Clint Hill
Secret Service agent Clint Hill jumped into the presidential limo and shielded Jackie Kennedy in the moments after President John F. Kennedy was shot.
Synopsis
Born in North Dakota in 1932, Clint Hill joined the Secret Service in 1958, just a few years out of college. Following the election of President John F. Kennedy in 1960, Hill was assigned to protect the first lady, Jacqueline Kennedy. When the president was shot in Dallas, Texas, on November 22, 1963, Hill jumped into the presidential limo and shielded the Kennedys from any further gunfire.
Background
Clint J. Hill was born on January 4, 1932, in Larimore, North Dakota. The unexpected son of a hotel maid by the name of Alma Peterson, Hill was sent to a children's home when he was just a few days old, and was eventually adopted by a family in Washburn, North Dakota.
"I had a great childhood," Hill later recalled. "Even though I never had my own room—I shared the porch with my grandfather and kept my belongings in one drawer of a dresser that was jammed next to the piano—I never went hungry and was always supported by my family."
Hill graduated high school in 1950 and, in the fall of that year, enrolled at Concordia College in Minnesota, where he studied history. Shortly after earning his college degree, Hill was drafted into the U.S. Army for what would turn out to be a three-year military stint.
In 1958, Hill joined the U.S. Secret Service and was immediately assigned a post in Denver, Colorado, where he did investigative work. In 1959, he was promoted to the Secret Service's presidential protection unit to help guard President Dwight D. Eisenhower.
Following the election of John F. Kennedy in November 1960, Hill was excited to work for the new president, but later admitted that he was disappointed to learn he'd been assigned to protect the first lady, Jacqueline Kennedy, not the president-elect.

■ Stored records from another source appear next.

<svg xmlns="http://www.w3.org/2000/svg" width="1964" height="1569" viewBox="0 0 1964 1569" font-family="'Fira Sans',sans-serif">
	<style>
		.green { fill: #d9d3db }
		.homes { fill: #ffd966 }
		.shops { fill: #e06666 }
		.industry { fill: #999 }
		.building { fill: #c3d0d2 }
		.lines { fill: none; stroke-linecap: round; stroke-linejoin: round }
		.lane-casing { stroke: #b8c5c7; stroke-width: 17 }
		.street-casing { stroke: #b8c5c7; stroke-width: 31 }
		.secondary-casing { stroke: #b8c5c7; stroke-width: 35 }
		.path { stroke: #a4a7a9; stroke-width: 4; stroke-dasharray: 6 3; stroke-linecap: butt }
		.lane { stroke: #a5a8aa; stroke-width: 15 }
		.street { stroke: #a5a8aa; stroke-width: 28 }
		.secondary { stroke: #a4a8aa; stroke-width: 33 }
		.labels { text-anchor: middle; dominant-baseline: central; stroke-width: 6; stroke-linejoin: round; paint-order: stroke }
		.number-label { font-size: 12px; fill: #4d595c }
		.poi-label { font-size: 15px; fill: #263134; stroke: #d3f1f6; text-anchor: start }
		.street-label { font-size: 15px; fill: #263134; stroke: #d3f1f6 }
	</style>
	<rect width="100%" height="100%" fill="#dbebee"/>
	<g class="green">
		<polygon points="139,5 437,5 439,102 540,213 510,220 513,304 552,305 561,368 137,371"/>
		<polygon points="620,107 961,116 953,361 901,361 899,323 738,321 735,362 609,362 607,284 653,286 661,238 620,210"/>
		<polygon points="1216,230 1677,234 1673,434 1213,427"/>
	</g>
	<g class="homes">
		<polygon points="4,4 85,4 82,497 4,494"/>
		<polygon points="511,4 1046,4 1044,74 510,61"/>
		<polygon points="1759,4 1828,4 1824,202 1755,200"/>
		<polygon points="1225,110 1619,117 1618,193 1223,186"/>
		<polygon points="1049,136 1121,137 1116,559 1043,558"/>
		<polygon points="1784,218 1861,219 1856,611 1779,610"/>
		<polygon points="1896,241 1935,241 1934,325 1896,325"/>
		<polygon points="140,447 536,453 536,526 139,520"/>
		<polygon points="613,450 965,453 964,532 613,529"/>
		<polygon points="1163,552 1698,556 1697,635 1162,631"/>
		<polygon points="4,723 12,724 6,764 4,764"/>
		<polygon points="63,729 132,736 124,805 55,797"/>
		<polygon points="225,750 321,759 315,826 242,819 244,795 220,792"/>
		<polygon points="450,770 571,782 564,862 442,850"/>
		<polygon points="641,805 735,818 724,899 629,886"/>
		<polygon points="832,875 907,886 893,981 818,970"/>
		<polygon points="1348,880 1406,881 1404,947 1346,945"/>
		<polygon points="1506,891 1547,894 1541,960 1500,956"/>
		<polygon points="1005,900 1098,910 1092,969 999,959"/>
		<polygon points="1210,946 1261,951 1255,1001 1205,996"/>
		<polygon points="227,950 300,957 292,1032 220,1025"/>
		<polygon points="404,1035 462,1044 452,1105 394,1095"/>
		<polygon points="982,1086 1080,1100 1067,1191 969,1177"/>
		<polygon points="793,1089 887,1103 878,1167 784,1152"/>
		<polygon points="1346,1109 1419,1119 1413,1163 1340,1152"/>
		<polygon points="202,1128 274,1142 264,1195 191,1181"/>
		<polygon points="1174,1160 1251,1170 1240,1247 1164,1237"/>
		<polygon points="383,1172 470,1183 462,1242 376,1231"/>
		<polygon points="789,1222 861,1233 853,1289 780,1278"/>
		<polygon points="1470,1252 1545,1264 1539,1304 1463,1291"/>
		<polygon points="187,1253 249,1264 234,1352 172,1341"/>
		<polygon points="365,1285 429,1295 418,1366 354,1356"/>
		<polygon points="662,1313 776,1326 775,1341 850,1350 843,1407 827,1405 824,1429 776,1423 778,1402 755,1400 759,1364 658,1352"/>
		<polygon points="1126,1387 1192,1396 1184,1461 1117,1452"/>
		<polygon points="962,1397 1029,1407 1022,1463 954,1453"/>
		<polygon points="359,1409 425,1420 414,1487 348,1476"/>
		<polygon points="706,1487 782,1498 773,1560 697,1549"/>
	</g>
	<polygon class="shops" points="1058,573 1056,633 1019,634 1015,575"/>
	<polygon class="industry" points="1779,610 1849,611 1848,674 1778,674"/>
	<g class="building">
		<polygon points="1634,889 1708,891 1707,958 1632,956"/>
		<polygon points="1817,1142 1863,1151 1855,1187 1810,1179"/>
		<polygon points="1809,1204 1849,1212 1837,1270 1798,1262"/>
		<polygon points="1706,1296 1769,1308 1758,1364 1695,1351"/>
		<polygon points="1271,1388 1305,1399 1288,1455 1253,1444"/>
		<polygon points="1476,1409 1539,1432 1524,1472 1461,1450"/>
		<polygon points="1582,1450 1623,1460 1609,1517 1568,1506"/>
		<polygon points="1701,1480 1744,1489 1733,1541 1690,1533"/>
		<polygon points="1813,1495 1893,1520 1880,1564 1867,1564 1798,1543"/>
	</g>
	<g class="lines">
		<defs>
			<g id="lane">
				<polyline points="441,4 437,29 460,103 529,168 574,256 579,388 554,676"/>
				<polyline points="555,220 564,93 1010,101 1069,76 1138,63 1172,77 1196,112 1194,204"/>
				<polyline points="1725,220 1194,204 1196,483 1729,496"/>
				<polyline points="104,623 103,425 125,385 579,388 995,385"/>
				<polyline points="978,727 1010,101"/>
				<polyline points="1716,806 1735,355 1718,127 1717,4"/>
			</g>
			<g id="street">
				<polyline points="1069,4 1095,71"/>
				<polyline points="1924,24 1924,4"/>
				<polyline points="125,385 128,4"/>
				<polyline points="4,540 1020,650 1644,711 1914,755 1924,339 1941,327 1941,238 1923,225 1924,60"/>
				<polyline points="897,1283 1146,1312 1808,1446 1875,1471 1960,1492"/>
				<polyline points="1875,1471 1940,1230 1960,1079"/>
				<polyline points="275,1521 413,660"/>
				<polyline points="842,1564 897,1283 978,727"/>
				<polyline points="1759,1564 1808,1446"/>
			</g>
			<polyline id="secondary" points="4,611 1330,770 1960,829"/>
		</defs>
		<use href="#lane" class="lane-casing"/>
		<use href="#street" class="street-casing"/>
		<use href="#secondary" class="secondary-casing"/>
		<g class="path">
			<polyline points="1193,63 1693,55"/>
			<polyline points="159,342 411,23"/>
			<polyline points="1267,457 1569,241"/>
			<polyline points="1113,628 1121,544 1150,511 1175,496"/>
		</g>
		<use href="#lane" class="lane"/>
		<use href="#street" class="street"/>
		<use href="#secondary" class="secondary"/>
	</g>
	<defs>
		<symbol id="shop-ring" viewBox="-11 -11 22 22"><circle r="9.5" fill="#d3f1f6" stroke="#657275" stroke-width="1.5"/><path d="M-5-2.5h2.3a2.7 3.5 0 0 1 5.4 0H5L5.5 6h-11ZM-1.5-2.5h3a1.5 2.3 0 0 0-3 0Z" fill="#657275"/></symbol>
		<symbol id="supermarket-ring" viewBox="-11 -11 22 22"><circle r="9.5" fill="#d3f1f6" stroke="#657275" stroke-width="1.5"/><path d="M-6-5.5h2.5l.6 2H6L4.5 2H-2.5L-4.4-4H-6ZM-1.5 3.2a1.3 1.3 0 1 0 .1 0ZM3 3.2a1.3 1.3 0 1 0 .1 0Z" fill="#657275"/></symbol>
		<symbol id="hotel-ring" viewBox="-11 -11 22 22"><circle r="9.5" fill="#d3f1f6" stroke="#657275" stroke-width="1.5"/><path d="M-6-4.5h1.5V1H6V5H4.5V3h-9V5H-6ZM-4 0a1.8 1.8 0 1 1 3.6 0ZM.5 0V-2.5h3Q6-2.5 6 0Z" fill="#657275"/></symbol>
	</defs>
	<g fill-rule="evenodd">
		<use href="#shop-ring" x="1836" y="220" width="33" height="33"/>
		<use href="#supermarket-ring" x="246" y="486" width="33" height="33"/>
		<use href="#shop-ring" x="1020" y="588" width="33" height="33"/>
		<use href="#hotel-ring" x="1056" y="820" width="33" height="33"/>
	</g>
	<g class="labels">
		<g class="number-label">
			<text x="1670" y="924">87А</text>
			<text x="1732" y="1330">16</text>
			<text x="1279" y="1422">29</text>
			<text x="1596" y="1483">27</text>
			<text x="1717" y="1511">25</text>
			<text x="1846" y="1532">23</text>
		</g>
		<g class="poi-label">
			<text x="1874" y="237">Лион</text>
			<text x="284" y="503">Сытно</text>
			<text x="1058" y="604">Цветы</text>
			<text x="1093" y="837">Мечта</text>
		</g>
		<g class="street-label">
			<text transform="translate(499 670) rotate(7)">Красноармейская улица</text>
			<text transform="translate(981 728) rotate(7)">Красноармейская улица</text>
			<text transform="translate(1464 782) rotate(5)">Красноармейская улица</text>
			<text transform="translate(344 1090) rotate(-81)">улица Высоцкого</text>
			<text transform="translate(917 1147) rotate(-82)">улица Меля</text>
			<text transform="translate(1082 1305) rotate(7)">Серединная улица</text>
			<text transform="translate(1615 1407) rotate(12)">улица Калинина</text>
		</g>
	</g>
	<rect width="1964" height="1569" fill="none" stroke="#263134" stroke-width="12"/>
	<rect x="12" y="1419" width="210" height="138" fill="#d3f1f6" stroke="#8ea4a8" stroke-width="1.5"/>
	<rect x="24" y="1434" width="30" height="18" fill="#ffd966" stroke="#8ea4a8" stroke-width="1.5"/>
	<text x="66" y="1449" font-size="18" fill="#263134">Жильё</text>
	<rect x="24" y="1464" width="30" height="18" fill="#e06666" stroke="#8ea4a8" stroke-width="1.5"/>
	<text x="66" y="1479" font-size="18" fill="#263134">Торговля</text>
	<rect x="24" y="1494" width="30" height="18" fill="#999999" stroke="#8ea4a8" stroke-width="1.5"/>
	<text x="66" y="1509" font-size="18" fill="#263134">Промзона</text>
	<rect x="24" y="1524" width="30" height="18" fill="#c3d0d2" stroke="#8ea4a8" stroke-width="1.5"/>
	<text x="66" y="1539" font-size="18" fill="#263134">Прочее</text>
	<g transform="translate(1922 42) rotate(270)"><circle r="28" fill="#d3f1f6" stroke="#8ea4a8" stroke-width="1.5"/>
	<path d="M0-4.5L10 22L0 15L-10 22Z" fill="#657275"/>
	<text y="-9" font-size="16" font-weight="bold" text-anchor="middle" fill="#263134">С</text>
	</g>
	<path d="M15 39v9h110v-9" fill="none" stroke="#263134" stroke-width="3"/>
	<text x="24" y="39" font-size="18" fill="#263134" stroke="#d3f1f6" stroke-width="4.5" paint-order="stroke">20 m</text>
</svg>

Hill came to admire Jackie, however, and within time and at the urging of the first lady, he was promoted to protect her exclusively and put in charge of the other agents who protected her.
Kennedy Assassination
For the president's Dallas, Texas, visit on November 22, 1963, Hill was assigned to walk alongside the motorcade as the presidential limo made its way through the city.
As he would later recall, Hill immediately raced to the presidential limo right after the first of Lee Harvey Oswald's three gunshots hit President Kennedy. When Hill finally got his footing on the back of the car, he pushed the first lady, who'd begun climbing onto the trunk of the vehicle, into her seat. Her husband had been fatally shot, and a wound, about the size of a hand's palm, was on the right side of his head. While the dying president lay slumped over in his wife's lap, Hill covered the Kennedys in an effort to protect them from any further fire. The scene, as Hill later described, was horrific.
"The [president's] skull … it looked like somebody had taken an ice cream scoop and gone in there and just removed a whole portion of the brain and thrown it around the back of the car," Hill told one interviewer. "The back of the car and she were covered in blood and brain."
Later Years
For his actions during the tragic event, Clint Hill was lauded for his bravery—even cited by the administration of President Lyndon B. Johnson at a public ceremony—but he was afflicted with turmoil over what had happened, plagued with guilt that he hadn't done enough to save the president. He worked for Jackie Kennedy for another year, and managed to continue on with the Secret Service until his retirement in 1975.
Over the next several years, Hill struggled with stress-related health issues in the aftermath of the assassination. “He was suffering from what is currently known as PTSD from the horrific tragedy he witnessed," said Lisa McCubbin, co-author of his memoir, Mrs. Kennedy and Me, which was published in April 2012 and became a New York Times best seller. "His PTSD was never treated and he received no time off after the assassination, but instead was faced with protecting the widow for a full year following the assassination. He did this honorably, with dignity, and with steely courage, suffering silently. “
In November 2013, Hill published a second critically acclaimed book, Five Days In November, which also became a best seller.